• _What is being asked_
Return every row below word for word, but please leave the pictures out.

*** Provided records Section Begins ***

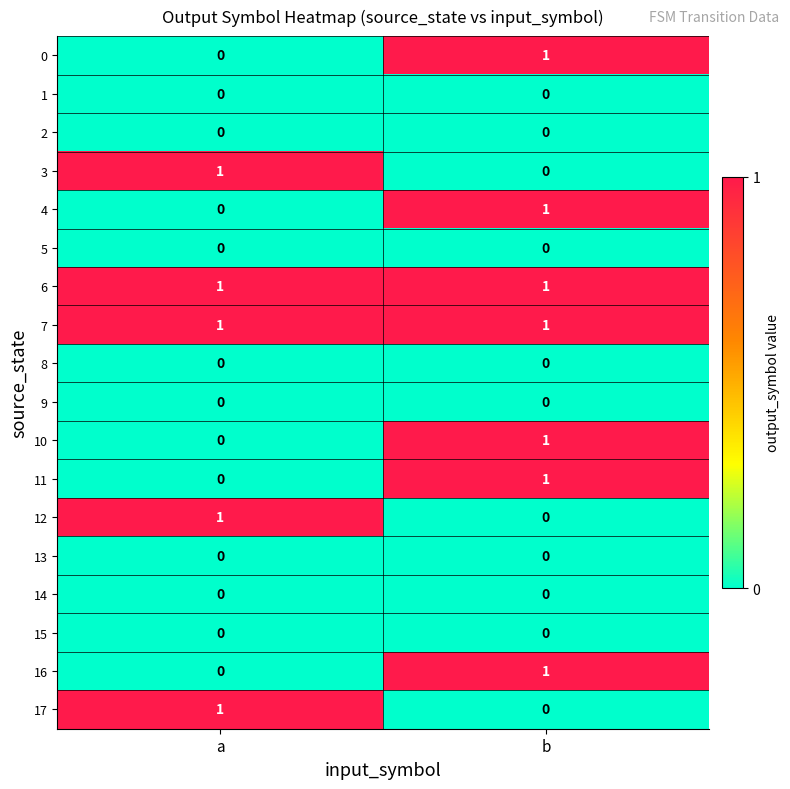

At how many categories does at least one series exceed 0?

2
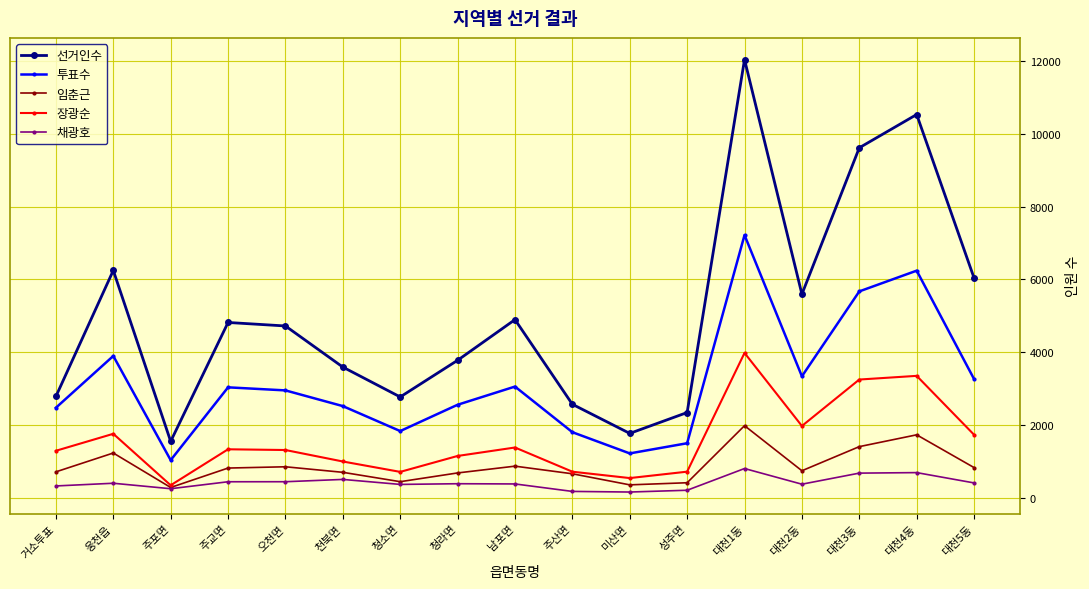

Is this an area chart (filled region under the line)?

No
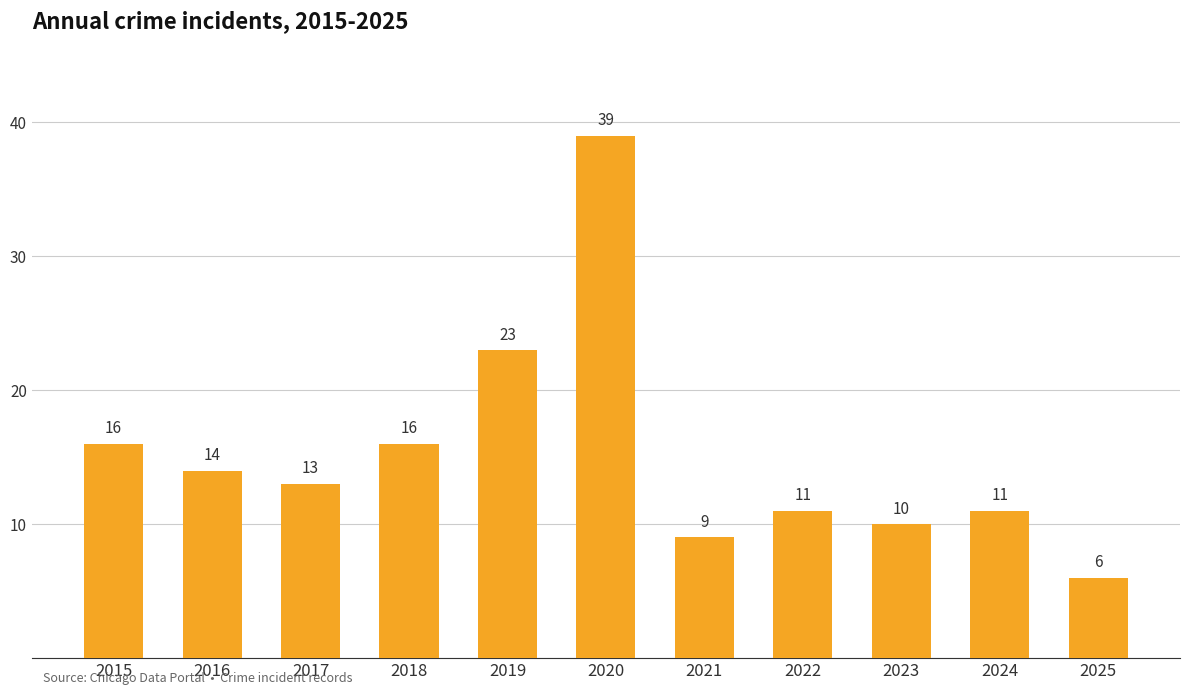

The chart shows a value of 16 at 2018. True or false?

True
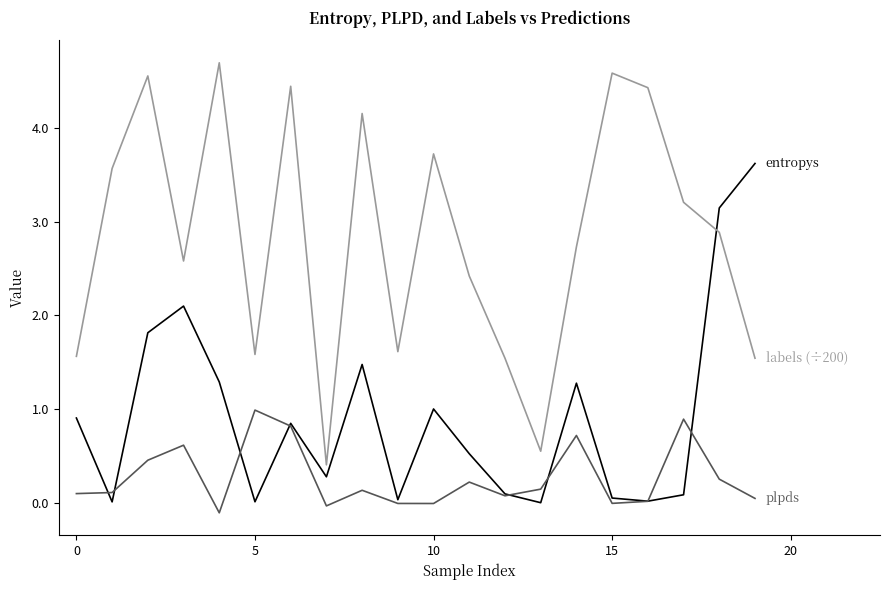

What is the greatest value displayed?

4.7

*** Provided records Section Ends ***

• _Answer to this task_
At how many categories does at least one series exceed 0?

2

Is this an area chart (filled region under the line)?

No

The chart shows a value of 16 at 2018. True or false?

True

What is the greatest value displayed?

4.7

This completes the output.